(Data records Opens)

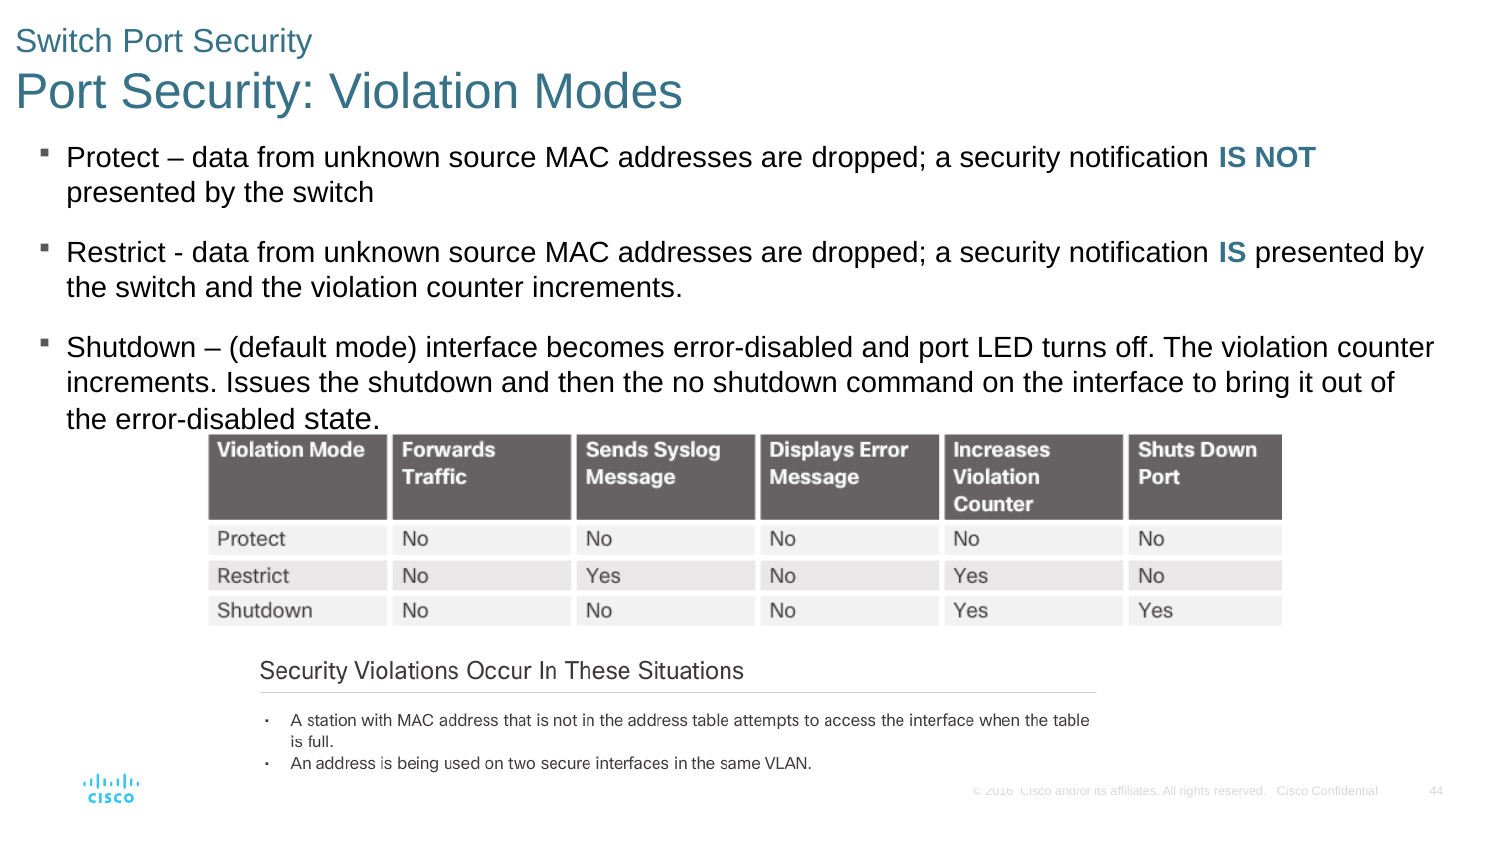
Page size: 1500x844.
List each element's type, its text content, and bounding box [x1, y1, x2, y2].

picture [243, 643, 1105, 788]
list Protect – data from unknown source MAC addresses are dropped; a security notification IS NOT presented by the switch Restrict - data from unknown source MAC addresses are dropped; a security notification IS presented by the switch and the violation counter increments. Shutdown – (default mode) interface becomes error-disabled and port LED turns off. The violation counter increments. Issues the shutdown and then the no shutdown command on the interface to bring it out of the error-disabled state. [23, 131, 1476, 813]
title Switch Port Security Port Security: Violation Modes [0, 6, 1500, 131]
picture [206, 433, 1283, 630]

(Data records Closes)

The line containing "List each element's" and every line after it, through the end of the records, should be repeated exactly and alone.

● **Written response**
List each element's type, its text content, and bounding box [x1, y1, x2, y2].

picture [243, 643, 1105, 788]
list Protect – data from unknown source MAC addresses are dropped; a security notification IS NOT presented by the switch Restrict - data from unknown source MAC addresses are dropped; a security notification IS presented by the switch and the violation counter increments. Shutdown – (default mode) interface becomes error-disabled and port LED turns off. The violation counter increments. Issues the shutdown and then the no shutdown command on the interface to bring it out of the error-disabled state. [23, 131, 1476, 813]
title Switch Port Security Port Security: Violation Modes [0, 6, 1500, 131]
picture [206, 433, 1283, 630]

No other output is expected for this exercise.